Stored records
......

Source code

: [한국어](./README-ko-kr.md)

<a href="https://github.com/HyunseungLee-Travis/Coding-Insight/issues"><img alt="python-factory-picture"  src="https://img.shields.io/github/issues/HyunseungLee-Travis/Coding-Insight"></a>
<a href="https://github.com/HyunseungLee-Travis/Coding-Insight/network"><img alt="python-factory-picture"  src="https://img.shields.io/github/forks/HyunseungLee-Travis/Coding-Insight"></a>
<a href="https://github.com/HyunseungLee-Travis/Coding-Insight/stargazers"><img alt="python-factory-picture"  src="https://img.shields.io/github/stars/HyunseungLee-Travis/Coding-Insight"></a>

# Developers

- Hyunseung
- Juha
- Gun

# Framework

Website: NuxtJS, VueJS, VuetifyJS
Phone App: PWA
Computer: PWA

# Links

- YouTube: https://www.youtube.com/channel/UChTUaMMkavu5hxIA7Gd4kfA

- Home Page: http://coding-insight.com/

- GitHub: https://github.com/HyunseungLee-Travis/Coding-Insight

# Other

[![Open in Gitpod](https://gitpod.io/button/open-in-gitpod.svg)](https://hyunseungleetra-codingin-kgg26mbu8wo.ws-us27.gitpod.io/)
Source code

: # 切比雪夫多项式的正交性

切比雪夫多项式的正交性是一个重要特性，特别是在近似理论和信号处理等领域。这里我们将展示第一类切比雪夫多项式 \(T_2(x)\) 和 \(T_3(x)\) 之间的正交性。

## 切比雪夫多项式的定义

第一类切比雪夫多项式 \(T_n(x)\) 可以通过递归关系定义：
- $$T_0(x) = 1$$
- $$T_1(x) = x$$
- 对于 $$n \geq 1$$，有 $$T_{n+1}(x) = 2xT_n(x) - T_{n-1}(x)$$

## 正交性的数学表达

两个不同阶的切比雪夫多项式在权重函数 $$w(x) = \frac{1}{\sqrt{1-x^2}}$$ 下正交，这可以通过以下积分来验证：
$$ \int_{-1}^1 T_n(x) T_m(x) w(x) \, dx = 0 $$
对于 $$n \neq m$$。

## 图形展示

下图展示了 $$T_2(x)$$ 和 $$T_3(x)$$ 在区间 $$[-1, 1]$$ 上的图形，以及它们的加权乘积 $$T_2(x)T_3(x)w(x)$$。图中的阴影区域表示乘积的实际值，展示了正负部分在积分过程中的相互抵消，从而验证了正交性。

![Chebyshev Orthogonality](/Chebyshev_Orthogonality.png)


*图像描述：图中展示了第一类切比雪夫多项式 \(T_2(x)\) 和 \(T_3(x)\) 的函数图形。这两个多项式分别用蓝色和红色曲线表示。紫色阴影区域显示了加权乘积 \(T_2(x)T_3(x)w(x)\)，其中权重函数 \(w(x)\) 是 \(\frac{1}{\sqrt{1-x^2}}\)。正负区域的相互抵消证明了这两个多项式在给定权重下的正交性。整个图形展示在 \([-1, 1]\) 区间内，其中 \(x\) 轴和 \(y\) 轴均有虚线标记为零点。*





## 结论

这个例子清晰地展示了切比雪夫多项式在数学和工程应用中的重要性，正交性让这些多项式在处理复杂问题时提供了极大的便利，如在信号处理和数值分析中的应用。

......

- [What to produce]:
Copy, please, every line from the start of the entries down to the line that holds "- Home Page: http://coding-insight.com/", with both of those lines included and no others.

- [Solution to the exercise]:
Source code

: [한국어](./README-ko-kr.md)

<a href="https://github.com/HyunseungLee-Travis/Coding-Insight/issues"><img alt="python-factory-picture"  src="https://img.shields.io/github/issues/HyunseungLee-Travis/Coding-Insight"></a>
<a href="https://github.com/HyunseungLee-Travis/Coding-Insight/network"><img alt="python-factory-picture"  src="https://img.shields.io/github/forks/HyunseungLee-Travis/Coding-Insight"></a>
<a href="https://github.com/HyunseungLee-Travis/Coding-Insight/stargazers"><img alt="python-factory-picture"  src="https://img.shields.io/github/stars/HyunseungLee-Travis/Coding-Insight"></a>

# Developers

- Hyunseung
- Juha
- Gun

# Framework

Website: NuxtJS, VueJS, VuetifyJS
Phone App: PWA
Computer: PWA

# Links

- YouTube: https://www.youtube.com/channel/UChTUaMMkavu5hxIA7Gd4kfA

- Home Page: http://coding-insight.com/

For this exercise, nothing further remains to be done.